-- Given passage follows --

Fix output value for Reduction Ops MAX and MIN

In the prior version, the outputs from MAX and MIN Reduction operation
kernels would never be written to the output, because they are
stored in vec_res_value, not vec_res_value[1-4].

Also, the prior branch test is probably a mistake, because ARG_MIN_IDX
case is handled in the previous if statement, so that branch could
never actually get executed.

This commit adds a path that will correctly write the reduction
operation results to the ouput.

-- Given passage concluded --

## Exercise set
[1] Can you reproduce everything in the commit message above from "In the prior" down to "to the ouput.", word for word?
[2] Could you pick up the commit message about the MAX and MIN reduction fix after its last sentence and keep writing it?

-- Entries shown follows --

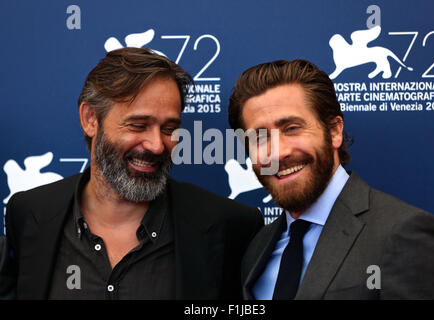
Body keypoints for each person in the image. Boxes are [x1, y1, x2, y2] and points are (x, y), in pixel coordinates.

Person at [2, 47, 263, 299]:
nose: (157, 145)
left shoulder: (228, 226)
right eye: (138, 125)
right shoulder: (29, 214)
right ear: (90, 119)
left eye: (169, 128)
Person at [228, 59, 434, 299]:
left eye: (292, 128)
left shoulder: (403, 234)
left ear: (334, 131)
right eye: (259, 137)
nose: (278, 153)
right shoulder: (257, 248)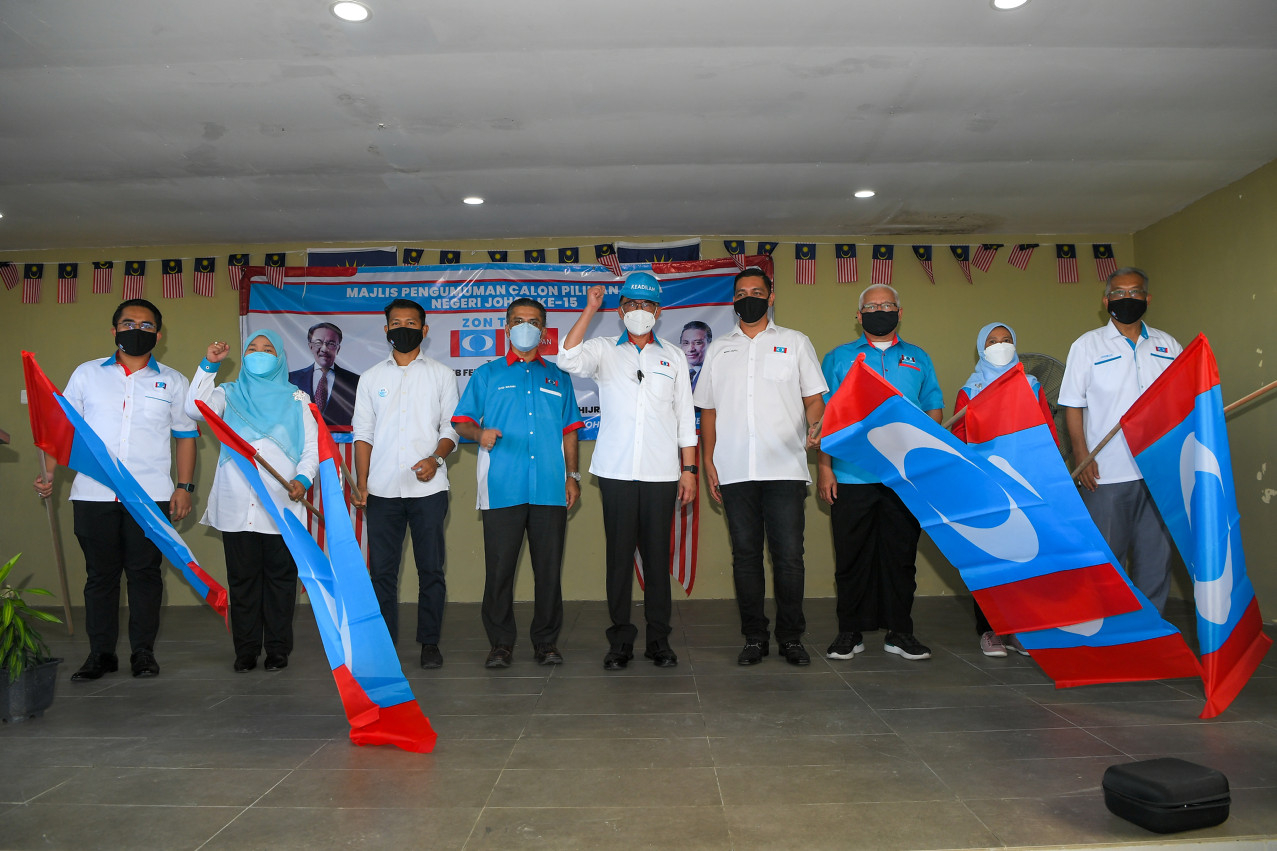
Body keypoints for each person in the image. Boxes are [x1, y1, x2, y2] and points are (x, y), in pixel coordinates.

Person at [33, 299, 198, 681]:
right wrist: (50, 475)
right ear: (114, 330)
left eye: (145, 325)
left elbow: (185, 436)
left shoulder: (172, 380)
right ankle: (100, 654)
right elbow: (62, 431)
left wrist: (184, 487)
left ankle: (143, 653)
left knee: (145, 575)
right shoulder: (87, 375)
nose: (135, 330)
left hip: (149, 495)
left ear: (158, 334)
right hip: (93, 494)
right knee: (100, 577)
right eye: (128, 323)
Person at [559, 273, 698, 670]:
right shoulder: (603, 350)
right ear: (620, 311)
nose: (640, 312)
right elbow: (567, 357)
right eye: (632, 305)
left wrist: (688, 469)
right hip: (616, 472)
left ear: (658, 311)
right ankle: (619, 641)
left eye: (647, 305)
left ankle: (659, 641)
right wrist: (589, 309)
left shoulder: (672, 356)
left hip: (661, 473)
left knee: (657, 560)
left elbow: (685, 419)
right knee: (619, 560)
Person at [693, 268, 826, 666]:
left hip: (784, 468)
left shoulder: (795, 342)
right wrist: (708, 462)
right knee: (746, 557)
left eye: (756, 291)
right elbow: (709, 413)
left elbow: (814, 399)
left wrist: (816, 423)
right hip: (734, 470)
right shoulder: (719, 349)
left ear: (771, 297)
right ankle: (754, 637)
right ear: (732, 300)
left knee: (788, 557)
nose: (748, 297)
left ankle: (791, 638)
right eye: (740, 292)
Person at [451, 298, 585, 668]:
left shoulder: (558, 376)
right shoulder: (487, 374)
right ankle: (500, 644)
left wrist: (572, 477)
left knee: (548, 570)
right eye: (518, 320)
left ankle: (546, 642)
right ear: (506, 327)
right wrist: (479, 434)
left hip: (549, 488)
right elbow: (460, 422)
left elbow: (570, 430)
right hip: (501, 486)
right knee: (500, 570)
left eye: (533, 321)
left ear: (543, 331)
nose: (525, 326)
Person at [818, 284, 943, 663]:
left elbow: (934, 410)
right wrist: (825, 469)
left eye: (887, 304)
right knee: (851, 555)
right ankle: (849, 632)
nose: (879, 310)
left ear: (900, 312)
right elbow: (825, 418)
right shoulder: (839, 358)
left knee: (900, 556)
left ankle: (900, 632)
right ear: (859, 317)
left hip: (904, 478)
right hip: (852, 475)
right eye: (871, 306)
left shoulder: (919, 358)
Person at [187, 331, 318, 672]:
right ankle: (245, 650)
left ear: (279, 359)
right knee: (242, 582)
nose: (259, 354)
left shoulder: (297, 399)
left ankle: (277, 650)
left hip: (282, 504)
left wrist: (303, 479)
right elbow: (194, 409)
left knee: (280, 583)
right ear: (243, 358)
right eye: (252, 349)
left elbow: (311, 449)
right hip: (237, 504)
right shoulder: (227, 394)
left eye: (268, 349)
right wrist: (208, 365)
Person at [1060, 267, 1181, 613]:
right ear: (1105, 299)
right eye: (1118, 293)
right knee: (1106, 560)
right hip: (1107, 472)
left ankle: (1149, 635)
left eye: (1134, 292)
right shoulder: (1087, 345)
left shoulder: (1168, 345)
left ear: (1147, 298)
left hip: (1159, 470)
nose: (1127, 299)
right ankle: (1106, 636)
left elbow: (1181, 400)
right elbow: (1072, 405)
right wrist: (1082, 456)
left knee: (1156, 559)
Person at [351, 299, 460, 668]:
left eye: (411, 323)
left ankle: (429, 643)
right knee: (381, 571)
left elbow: (450, 429)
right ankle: (384, 646)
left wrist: (436, 459)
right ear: (385, 330)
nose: (403, 328)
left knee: (430, 568)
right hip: (381, 490)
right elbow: (362, 434)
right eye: (396, 322)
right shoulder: (370, 378)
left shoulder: (442, 375)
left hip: (429, 491)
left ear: (424, 330)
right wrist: (361, 482)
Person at [950, 322, 1058, 657]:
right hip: (987, 490)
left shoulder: (1031, 384)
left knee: (1026, 560)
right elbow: (959, 439)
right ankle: (990, 630)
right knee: (990, 560)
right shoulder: (971, 390)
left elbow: (1049, 433)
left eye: (1006, 340)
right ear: (982, 348)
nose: (1000, 346)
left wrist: (1051, 478)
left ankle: (1020, 630)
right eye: (993, 341)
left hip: (1027, 486)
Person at [288, 321, 359, 428]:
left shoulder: (355, 381)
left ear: (338, 348)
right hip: (301, 442)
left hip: (340, 443)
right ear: (310, 346)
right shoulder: (292, 379)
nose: (324, 349)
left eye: (331, 343)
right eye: (318, 343)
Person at [680, 320, 712, 391]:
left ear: (709, 344)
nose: (691, 349)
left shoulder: (715, 373)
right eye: (686, 343)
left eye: (698, 343)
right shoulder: (674, 371)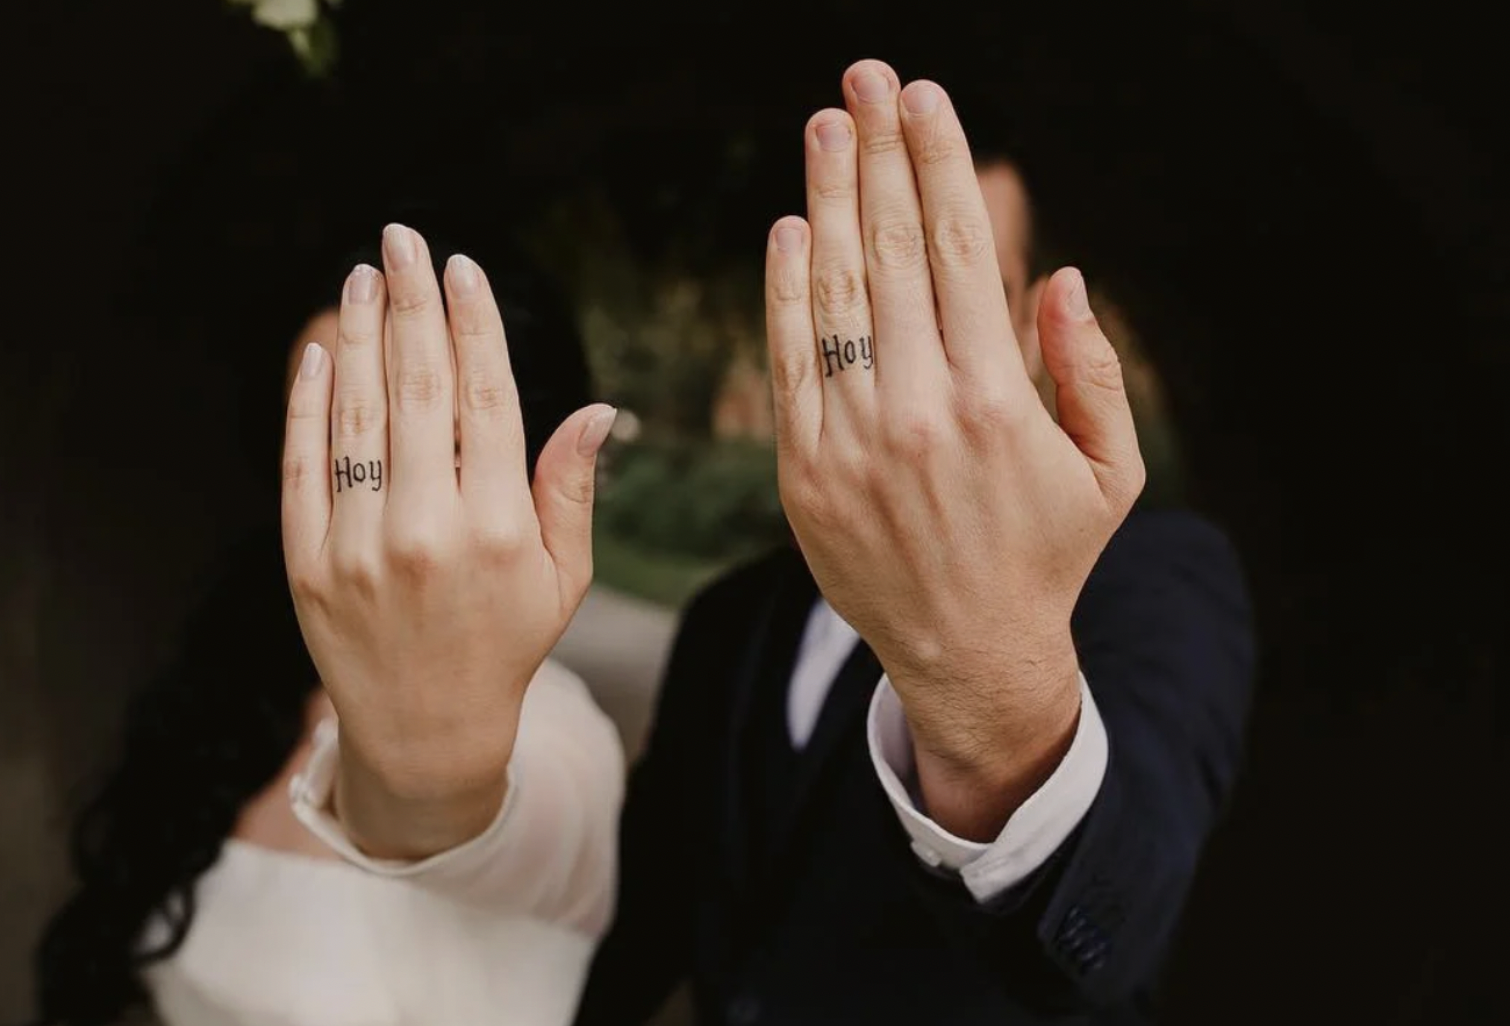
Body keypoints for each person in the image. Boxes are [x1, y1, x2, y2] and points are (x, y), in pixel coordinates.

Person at [286, 60, 1255, 1025]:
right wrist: (425, 789)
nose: (905, 336)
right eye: (866, 283)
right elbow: (627, 940)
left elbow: (1113, 933)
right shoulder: (730, 623)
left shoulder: (1160, 574)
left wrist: (988, 682)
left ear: (1029, 313)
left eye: (952, 289)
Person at [30, 238, 625, 1026]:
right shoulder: (246, 677)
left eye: (413, 437)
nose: (367, 486)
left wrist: (422, 765)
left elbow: (443, 811)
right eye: (330, 434)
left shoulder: (566, 740)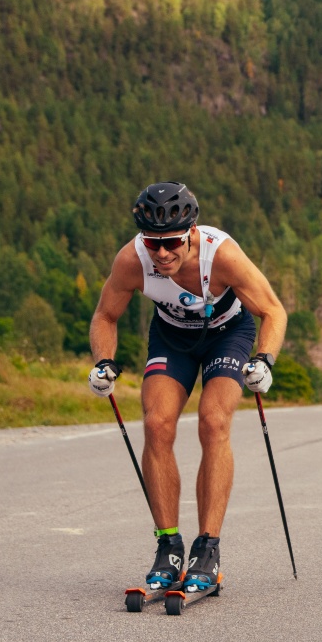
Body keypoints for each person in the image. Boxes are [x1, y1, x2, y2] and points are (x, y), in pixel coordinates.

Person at [87, 182, 288, 595]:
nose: (162, 254)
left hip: (227, 335)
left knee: (213, 423)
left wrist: (264, 360)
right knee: (157, 424)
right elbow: (105, 315)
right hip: (173, 338)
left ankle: (208, 549)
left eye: (172, 242)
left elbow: (272, 310)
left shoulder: (222, 254)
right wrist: (104, 362)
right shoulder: (131, 260)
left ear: (192, 232)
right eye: (153, 244)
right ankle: (169, 546)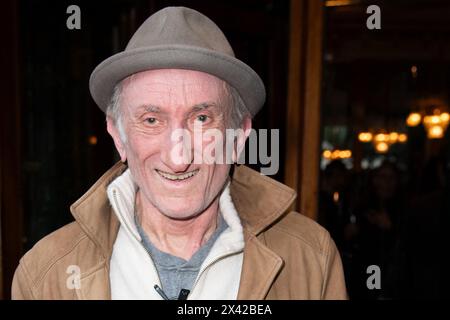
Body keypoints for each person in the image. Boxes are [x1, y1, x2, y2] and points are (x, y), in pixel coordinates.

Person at [11, 6, 346, 300]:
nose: (178, 158)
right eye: (152, 120)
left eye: (201, 119)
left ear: (239, 134)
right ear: (118, 135)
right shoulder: (44, 274)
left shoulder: (311, 258)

-- Entries shown concluded --

## Outputs for the tasks
[1]
In the prior version, the outputs from MAX and MIN Reduction operation
kernels would never be written to the output, because they are
stored in vec_res_value, not vec_res_value[1-4].

Also, the prior branch test is probably a mistake, because ARG_MIN_IDX
case is handled in the previous if statement, so that branch could
never actually get executed.

This commit adds a path that will correctly write the reduction
operation results to the ouput.

[2]
Signed-off-by: Nate Craun <nate@natecraun.net>
Change-Id: Id977a6240fbee4668426a9c6b487ae65fab246d2
Reviewed-on: https://review.mlplatform.org/c/ml/ComputeLibrary/+/2796
Tested-by: Arm Jenkins <bsgcomp@arm.com>
Reviewed-by: Giorgio Arena <giorgio.arena@arm.com>
Comments-Addressed: Arm Jenkins <bsgcomp@arm.com>
diff --git a/src/core/NEON/kernels/NEReductionOperationKernel.cpp b/src/core/NEON/kernels/NEReductionOperationKernel.cpp
index e2dee67..9b8c971 100644
--- a/src/core/NEON/kernels/NEReductionOperationKernel.cpp
+++ b/src/core/NEON/kernels/NEReductionOperationKernel.cpp
@@ -1047,7 +1047,7 @@
                 wrapper::vstore(reinterpret_cast<uint32_t *>(output.ptr()) + 8, vec_res_idx.val[2]);
                 wrapper::vstore(reinterpret_cast<uint32_t *>(output.ptr()) + 12, vec_res_idx.val[3]);
             }
-            else if(op == ReductionOperation::ARG_IDX_MIN)
+            else if(op == ReductionOperation::MIN || op == ReductionOperation::MAX)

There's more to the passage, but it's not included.